Excerpt to read:
........

Entanglement and the Geometry of Spacetime

Can the weird quantum mechanical property of entanglement give rise to wormholes connecting far away regions in space?

In 1935, Albert Einstein and collaborators wrote two papers at the Institute for Advanced Study. One was on quantum mechanics [1] and the other was on black holes [2]. The paper on quantum mechanics is very famous and influential. It pointed out a feature of quantum mechanics that deeply troubled Einstein. The paper on black holes pointed out an interesting aspect of a black hole solution with no matter, where the solution looks like a wormhole connecting regions of spacetime that are far away. Though these papers seemed to be on two completely disconnected subjects, recent research has suggested that they are closely connected.

Einstein’s theory of general relativity tells us that spacetime is dynamical. Spacetime is similar to a rubber sheet that can be deformed by the presence of matter. A very drastic deformation of spacetime is the formation of a black hole. When there is a large amount of matter concentrated in a small enough region of space, this can collapse in an irreversible fashion. For example, if we filled a sphere the size of the solar system with air, it would collapse into a black hole. When a black hole forms, we can define an imaginary surface called “the horizon”; it separates the region of spacetime that can send signals to the exterior from the region that cannot. If an astronaut crosses the horizon, she can never come back out. She does not feel anything special as she crosses the horizon. However, once she crosses, she will be inevitably crushed by the force of gravity into a region called “the singularity” (Figure 1a).

Fig. 1: In (a) we see a spacetime diagram representing a collapsing black hole. We only represent the time and radial directions. At each point in the diagrams, there is also a sphere. Forty-five degree lines represent the direction of propagation of light signals. The shaded region contains the collapsing matter. The thick line is the “singularity.” Black holes that are actually formed in our universe are represented by such spacetimes. In (b) we see the diagram for the full eternal black hole. It has two asymptotically flat regions, one to the left and one to the right. Each of these regions looks like the outside of a black hole. The Einstein-Rosen bridge is the spatial section of the geometry that connects the two sides at a special moment in time. In (c) we represent the spatial geometry of the Einstein-Rosen bridge. In (d) we have Bob and Alice jump into their respective black holes and meet in the interior.

........

Check your understanding:
1. Answer these three questions from the article on entanglement and spacetime:
(a) In what year did Einstein and collaborators write the two papers at the Institute for Advanced Study?
(b) What would happen if a sphere the size of the solar system were filled with air?
(c) In the figure caption, what do the forty-five degree lines represent?
2. Carry on the article on entanglement and spacetime, picking up right after its final sentence.

........

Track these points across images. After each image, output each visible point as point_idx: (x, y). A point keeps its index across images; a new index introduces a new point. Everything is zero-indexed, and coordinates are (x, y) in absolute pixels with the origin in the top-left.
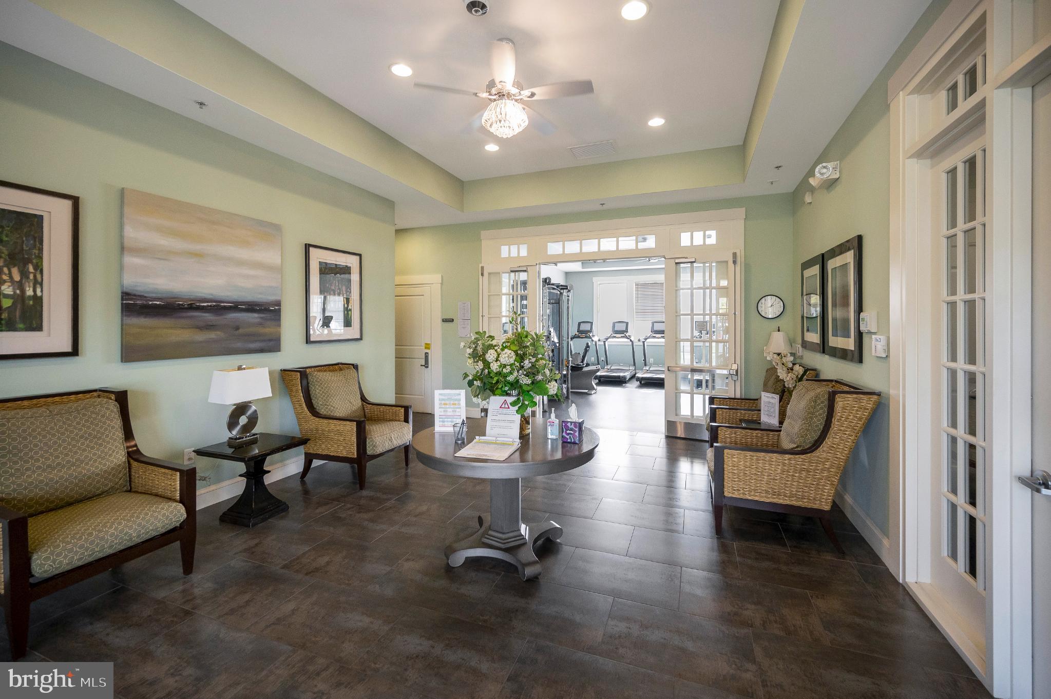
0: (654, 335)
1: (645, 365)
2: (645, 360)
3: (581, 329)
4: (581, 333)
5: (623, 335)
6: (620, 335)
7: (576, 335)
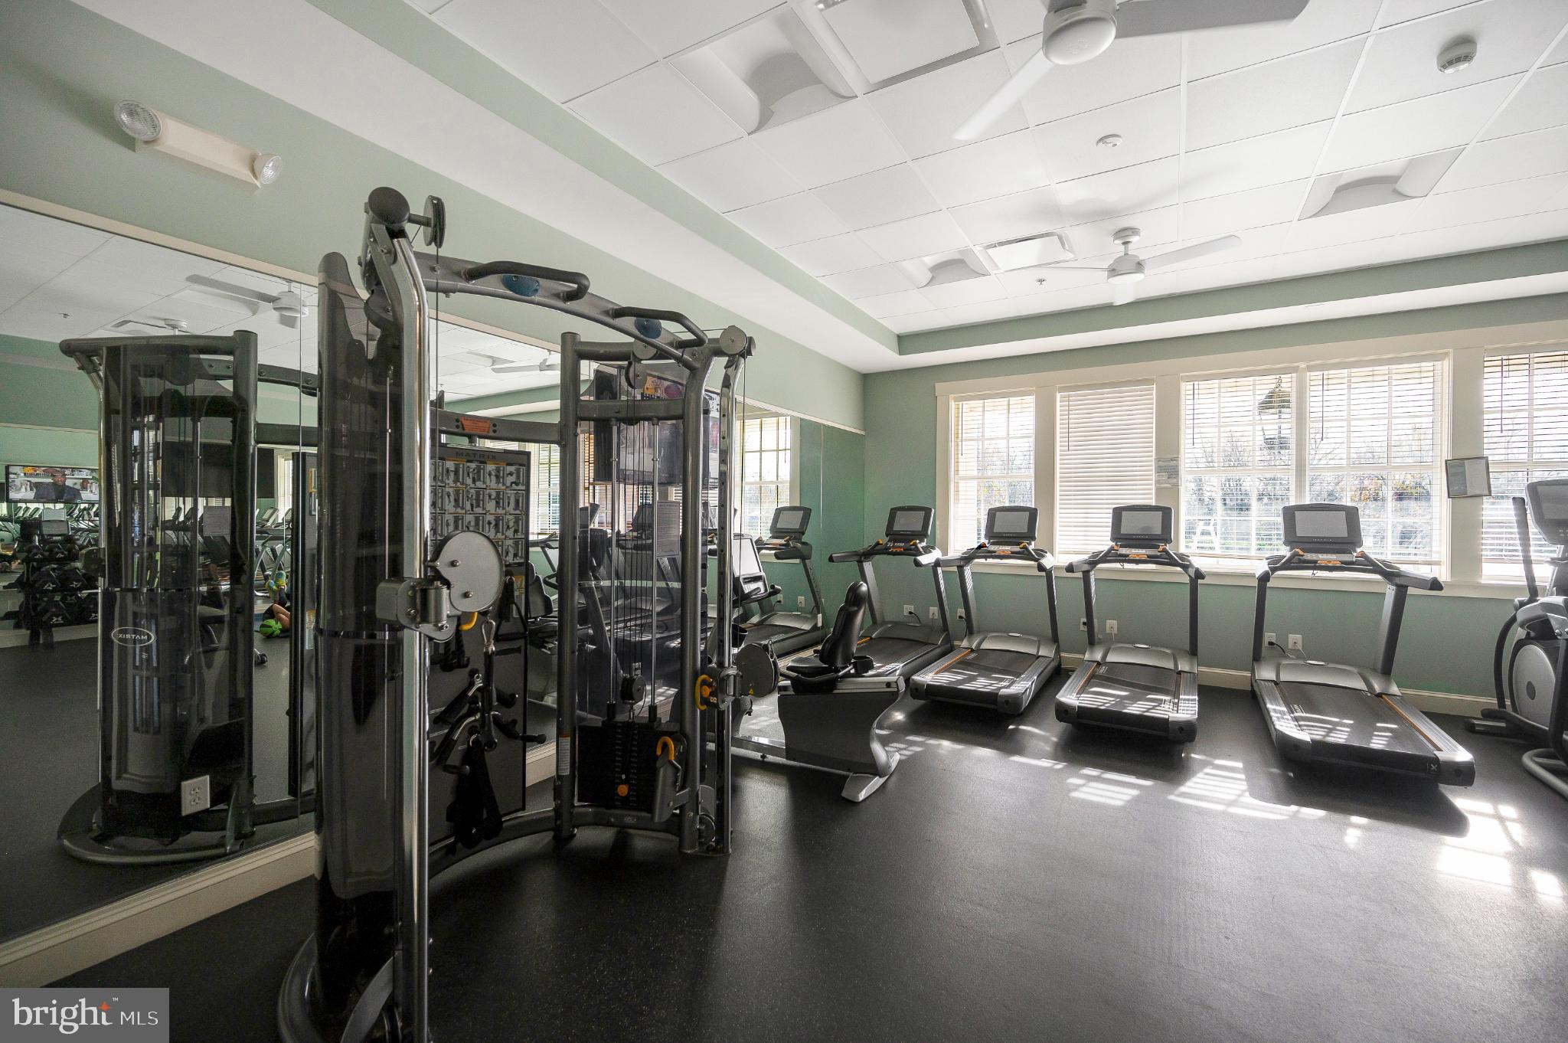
0: (1124, 551)
1: (1092, 642)
2: (1089, 624)
3: (896, 528)
4: (895, 541)
5: (1017, 549)
6: (1008, 549)
7: (878, 544)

........

Answers to the exercises:
1.
(a) 1935.
(b) It would collapse into a black hole.
(c) The direction of propagation of light signals.

2.
Outside of the distribution of collapsing matter, black holes are described by a spacetime solution found by Karl Schwarzschild in 1916. This solution turned out to be very confusing, and a full understanding of its classical aspects had to wait until the 1960s. The original Schwarzschild solution contained no matter (Figure 1b). It is just vacuum everywhere, but it has both future and past singularities. In 1935, Einstein and Nathan Rosen found a curious aspect of this solution: it contains two regions that look like the outside of a black hole. Namely, one starts with a spacetime that is flat at a far distance. As we approach the central region, spacetime is deformed with the same deformation that is generated outside a massive object. At a fixed time, the geometry of space is such that as we move in toward the center, instead of finding a massive object, we find a second asymptotic region (Figure 1c). The geometry of space looks like a wormhole connecting two asymptotically flat regions. This is sometimes called the Einstein–Rosen bridge. They realized this before the full geometry was properly understood. Their motivation was to find a model for elementary particles where particles were represented by smooth geometries. We now think that their original motivation was misguided. This geometry can also be interpreted as a kind of wormhole that connects two distant regions in the same spacetime. John Wheeler and Robert Fuller showed that these wormholes are not traversable, meaning it is not possible to physically travel from one side of the wormhole to the other. [3] We can think of this configuration as a pair of distant black holes. Each black hole has its own horizon. But it is a very particular pair since they are connected through the horizon. The distance from one horizon to the other through the wormhole is zero at one instant of time. Let us consider two observers, Alice and Bob, outside each of the black holes. For a brief moment in time, the horizons of the two black holes touch, then they move away from each other. Alice cannot send a signal to Bob if she stays outside the horizon of her black hole. However, Alice and Bob could both jump into their respective black holes and meet inside. It would be a fatal meeting since they would then die at the singularity. This is a fatal attraction.

Wormholes usually appear in science fiction books or movies as devices that allow us to travel faster than light between very distant points. These are different than the wormhole discussed above. In fact, these science fiction wormholes would require a type of matter with negative energy, which does not appear to be possible in consistent physical theories.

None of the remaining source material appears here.